■ EXTRAIT DE PAGE:
Portrait de la jeune fille en feu - Film dramatique français lesbien

(Temps de lecture: 3 - 6 minutes)

Portrait de la jeune fille en feu - Film dramatique français lesbien

Bien entendu, j’avais entendu parler de ce film lors de sa sortie en 2019 et lors du festival de Cannes de cette même année. Hélas, avec moins de 300 000 entrées et faute d’un palmarès, Portrait de la jeune fille en feu n’a pas enthousiasmé les distributeurs et dans mon coin septentrional, peu de salles l’affichaient, et faire 100 km pour regarder un film… En outre, cela avait été pour moi une période difficile, et j’ai fini par l’oublier.

Jusqu’à aujourd’hui où il est entré dans le catalogue Netflix. Donc, je viens de le découvrir… Et, là… Waouh ! Portrait de la jeune en feu, est un film de Céline Sciamma dont elle a assuré l’écriture et la réalisation.

Céline Sciamma est née en 1978 et a déjà une carrière impressionnante derrière elle. Entre autres, Naissance des pieuvres (2007) et Tomboy (2011) consacrés respectivement à la découverte de la sexualité des adolescentes, en particulier lesbienne et à la transidentité des enfants. Il va sans dire que Céline Sciamma est lesbienne et militante féministe.

Sommaire

"Portrait de la jeune fille en feu" : le synopsis du film

Nous sommes en 1770 dans une académie de peinture. Marianne donne une leçon. Une de ses étudiantes l’interroge sur un de ses tableaux, Portrait de la jeune fille en feu, qui est exposé dans la salle de classe. Elle ne répond pas, mais cette interrogation lui déclenche une réminiscence :

Presqu’île de Quiberon quelques années plus tôt.

Une comtesse l’a convoquée pour exécuter le portrait de sa fille Héloïse, portrait qui va être remis à son futur mari, un noble milanais. Marianne apprend qu’Héloïse refuse véhémentement qu’on la peigne. Le précédent artiste n’a pu terminer son tableau et a démissionné. Elle propose d’exécuter ce portrait de mémoire. Pour ce faire, la mère d’Héloïse présente Marianne comme une dame de compagnie. Grâce à cette fonction, elle peut donc mémoriser les traits de son modèle. Le résultat qui s’ensuit est très réussi. Cependant, Marianne est rongée par la culpabilité de ce subterfuge. Elle propose donc à la comtesse de lui montrer son tableau à condition qu’Héloïse le voie avant. Comme il fallait s’y attendre, celle-ci semble choquée et critique violemment le portrait. Confortée par cette réaction, Marianne détruit son œuvre. Cette fois-là, c’est la comtesse qui se met en colère et congédie Marianne. À la grande surprise de ces deux femmes, Héloïse annonce qu’elle veut bien être portraiturée, à condition que ce soit par Marianne. Les séances de pose commencent alors, mais Marianne se désespère de voir Héloïse ne pas sourire. Cependant, petit à petit, les deux femmes se rapprochent. Le sourire réapparaît d’une manière complice et avec un échange de regards tendres alors que Marianne joue le dernier mouvement de Été de Vivaldi sur un clavecin. Quelque chose a changé entre les deux femmes…

Un film intimiste dans un décor grandiose

Film intimiste, car ne mettant en scène que trois personnages.

■ ITEMS FOURNIS:
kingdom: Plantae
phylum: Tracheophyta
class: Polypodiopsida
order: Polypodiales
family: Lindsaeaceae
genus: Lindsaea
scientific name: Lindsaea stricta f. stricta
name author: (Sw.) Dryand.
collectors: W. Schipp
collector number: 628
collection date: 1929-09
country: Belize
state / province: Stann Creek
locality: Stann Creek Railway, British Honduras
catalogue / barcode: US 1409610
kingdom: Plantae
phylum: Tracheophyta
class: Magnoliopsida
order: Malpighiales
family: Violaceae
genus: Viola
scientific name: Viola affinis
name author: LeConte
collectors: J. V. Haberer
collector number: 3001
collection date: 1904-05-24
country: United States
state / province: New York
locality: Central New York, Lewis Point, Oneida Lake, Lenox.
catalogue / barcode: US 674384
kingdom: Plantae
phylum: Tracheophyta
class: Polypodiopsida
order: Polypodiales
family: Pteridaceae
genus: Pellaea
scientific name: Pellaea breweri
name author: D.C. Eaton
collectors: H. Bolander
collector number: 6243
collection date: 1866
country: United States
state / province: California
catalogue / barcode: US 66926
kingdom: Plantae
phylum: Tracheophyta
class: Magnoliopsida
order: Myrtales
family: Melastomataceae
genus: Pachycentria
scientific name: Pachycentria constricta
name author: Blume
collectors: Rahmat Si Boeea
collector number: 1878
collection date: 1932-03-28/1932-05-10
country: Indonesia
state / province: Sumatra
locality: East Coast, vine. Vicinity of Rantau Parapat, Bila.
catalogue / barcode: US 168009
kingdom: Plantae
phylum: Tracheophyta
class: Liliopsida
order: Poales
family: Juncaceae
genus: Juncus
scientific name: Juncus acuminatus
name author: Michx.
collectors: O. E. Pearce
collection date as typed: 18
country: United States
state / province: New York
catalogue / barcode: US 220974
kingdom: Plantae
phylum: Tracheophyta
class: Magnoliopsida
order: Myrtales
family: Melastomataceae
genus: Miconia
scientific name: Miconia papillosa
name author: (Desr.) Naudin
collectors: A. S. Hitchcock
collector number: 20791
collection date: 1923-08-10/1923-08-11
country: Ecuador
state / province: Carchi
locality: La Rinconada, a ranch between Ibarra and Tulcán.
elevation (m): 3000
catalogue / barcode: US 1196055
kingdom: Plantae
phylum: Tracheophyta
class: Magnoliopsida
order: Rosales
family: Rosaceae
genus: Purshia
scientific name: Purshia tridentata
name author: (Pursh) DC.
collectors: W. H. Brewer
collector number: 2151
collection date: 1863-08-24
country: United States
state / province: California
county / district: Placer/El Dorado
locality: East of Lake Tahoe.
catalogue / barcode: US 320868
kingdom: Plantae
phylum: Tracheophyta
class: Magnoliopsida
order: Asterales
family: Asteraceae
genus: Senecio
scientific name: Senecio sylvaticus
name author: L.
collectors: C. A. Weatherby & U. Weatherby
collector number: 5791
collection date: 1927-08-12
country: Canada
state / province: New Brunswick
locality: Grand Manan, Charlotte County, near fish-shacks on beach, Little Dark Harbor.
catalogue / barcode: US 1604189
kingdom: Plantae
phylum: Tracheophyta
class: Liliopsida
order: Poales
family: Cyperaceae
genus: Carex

■ CONSIGNE ÉCRITE A:
D'après l'extrait sur le film, pourquoi Marianne doit-elle peindre Héloïse de mémoire, et à quoi lui sert le rôle de dame de compagnie ? Répondez en une à trois phrases.
■ CONSIGNE ÉCRITE B:
Dans l'extrait sur le film, quel morceau Marianne joue-t-elle au clavecin ?
■ CONSIGNE ÉCRITE C:
Reprenez l'extrait sur le film après sa dernière phrase, dans le même ton.

■ RÉPONSE FINALE A:
Marianne doit peindre de mémoire parce qu'Héloïse refuse avec véhémence qu'on la peigne. Présentée par la comtesse comme dame de compagnie, elle peut côtoyer Héloïse et mémoriser les traits de son modèle.

■ RÉPONSE FINALE B:
Le dernier mouvement de l'Été de Vivaldi.

■ RÉPONSE FINALE C:
Marianne, magnifiquement incarnée par Noémie Merlant. Qu’on me pardonne ce cliché, mais Marianne est une femme au caractère bien trempé. On le voit dès les premières minutes du film alors qu’elle se rend en barque chez la comtesse. Lors d’une embardée de la chaloupe, la caisse contenant le châssis destiné au futur portrait, tombe à l’eau. Sans même y réfléchir, la jeune femme saute dans la mer pour récupérer sa précieuse cargaison. Inutile de vous dire qu’avec les vêtements du XVIIIe siècle, nager habillée relevait de la gageure pure et simple. Ses sentiments pour Héloïse sont à l’aune de cette force de caractère.

Héloïse, interprétée par la troublante Adèle Haenel, qui, pour l’anecdote, était alors la compagne de Céline Sciamma. À travers le film, Héloïse reste nimbée de mystère. On a l’impression que cette jeune femme a été coupée de la vie jusqu’à présent. Elle avouera même à Marianne qu’elle n’a jamais assisté à un concert de sa vie. Le refus de se faire faire son portrait n’est que la manifestation de celui de se marier.

À ce couple vient s’ajouter Sophie, la domestique, jouée par Luàna Bajrami, actrice française d’origine kosovare. Bien que la seule domestique de la maison, elle va très vite devenir complice des deux femmes en ayant compris le rapport qui les unit et auprès desquelles elle trouvera de l’aide pour son avortement. Son personnage est tout en nuances, « vibrante d’intensité par-delà son mutisme » selon Élisabeth Franck-Dumas dans Libération, dans un rôle à travers lequel « elle apporte au film une retenue puissante et complète le tableau de la condition féminine esquissé par Céline Sciamma » pour Rémi Guezodje et Marion Raynaud Lacroix du site Vice.

Comme une espèce d’opposition au caractère feutré qui caractérise ces trois personnages, les décors sont grandioses. Il y a tout d’abord cette beauté saisissante de la Côte sauvage et la grandiloquence mystérieuse du manoir d’Héloïse.

Le mythe d’Orphée et Eurydice en contrepoint

Bien évidemment, dès l’explosion des sentiments qui unissent Marianne et Héloïse, l’angoisse vous tenaille de savoir leur futur. Le mythe d’Orphée et Eurydice que lit un soir Marianne à Héloïse et Sophie vient alimenter cette incertitude tout comme celle de ces deux personnages mythologiques.

Naturellement, ne comptez pas sur moi pour vous dévoiler le dénouement de ce merveilleux film.

Mon avis

Eh bien, je pense que vous le connaissez d’avance ! Il est certain que désormais, il a rejoint le panthéon de mes films lesbiens.

Mon seul regret aujourd’hui, c’est d’être passée à côté il y a trois ans.

Si c’est également le cas pour vous, surtout, arrêtez tout ce que vous êtes en train de faire et précipitez-vous chez Netflix (pas de pub, mais à part le site de streaming payant de Canal+, je ne l’ai trouvé nulle part ailleurs, sans mauvais jeu de mots).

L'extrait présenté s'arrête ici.